# Raw data
------------------------------
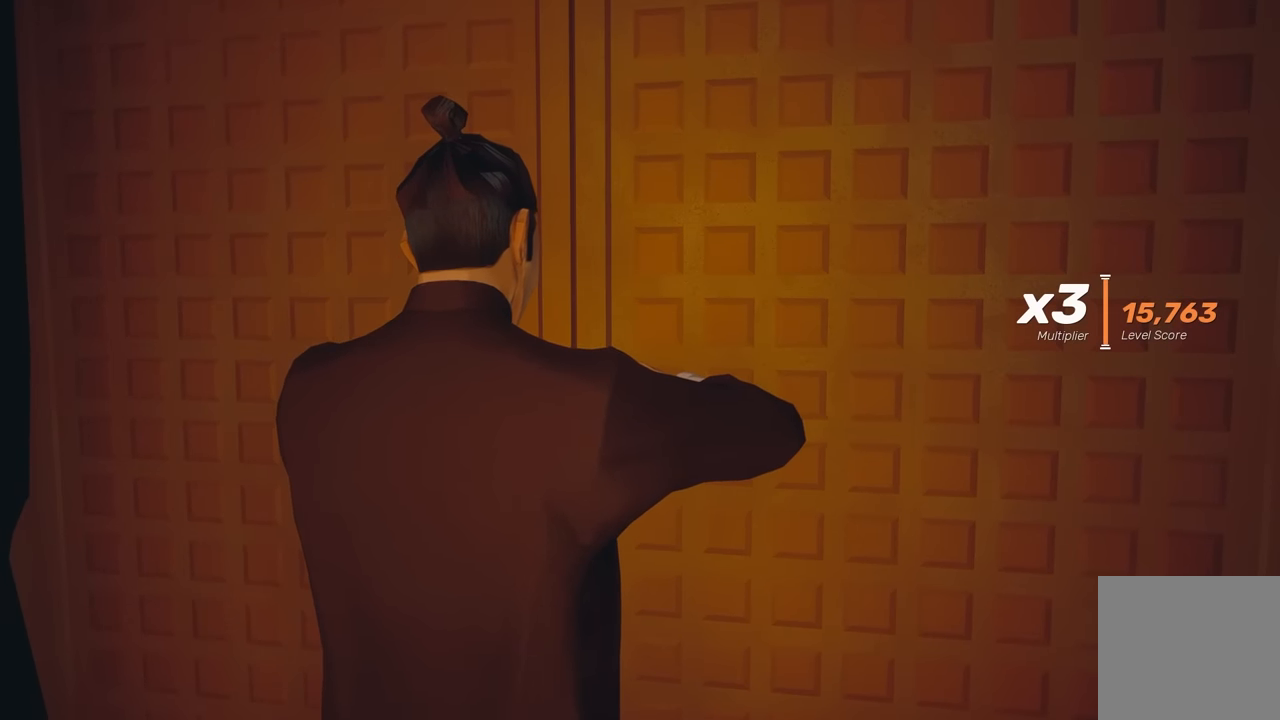
{"buttons": [], "left_stick": "center", "right_stick": "center", "events": []}
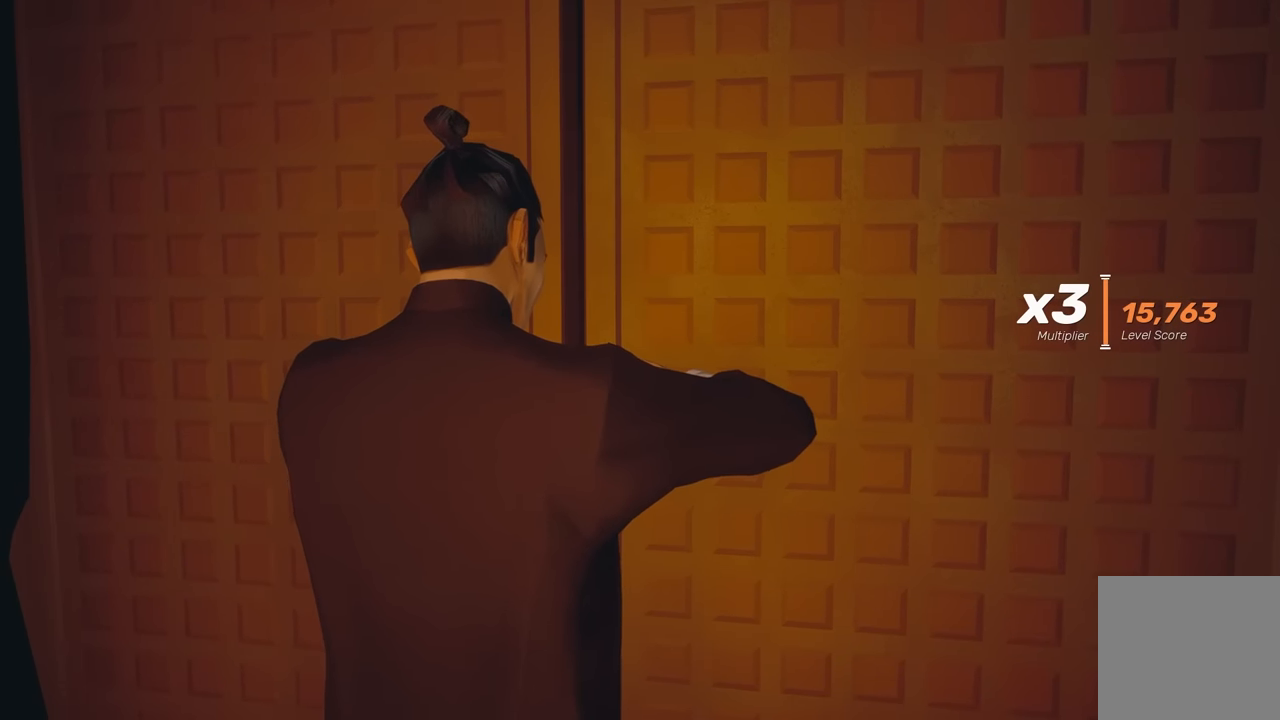
{"buttons": [], "left_stick": "center", "right_stick": "center", "events": []}
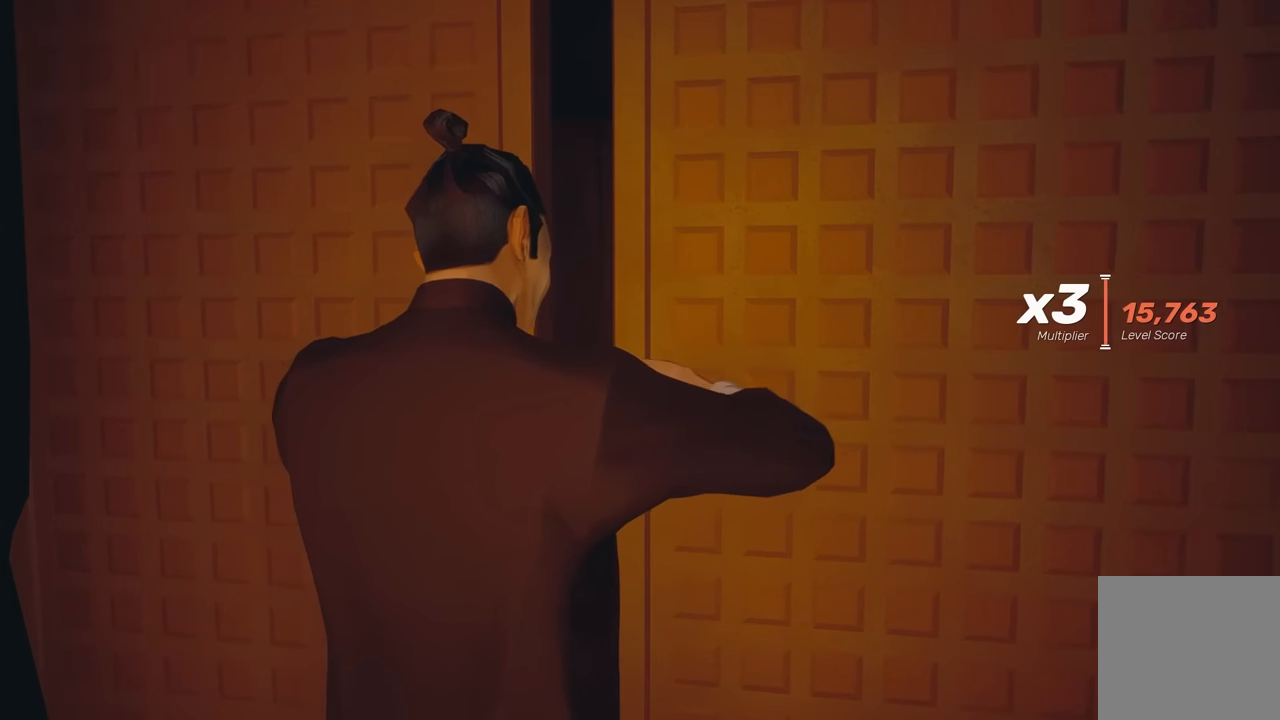
{"buttons": [], "left_stick": "center", "right_stick": "center", "events": []}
------------------------------
# Exercise
Any picture in the data is to be skipped, while each line is returned exactly as written.

# Response to this exercise
{"buttons": [], "left_stick": "center", "right_stick": "center", "events": []}
{"buttons": [], "left_stick": "center", "right_stick": "center", "events": []}
{"buttons": [], "left_stick": "center", "right_stick": "center", "events": []}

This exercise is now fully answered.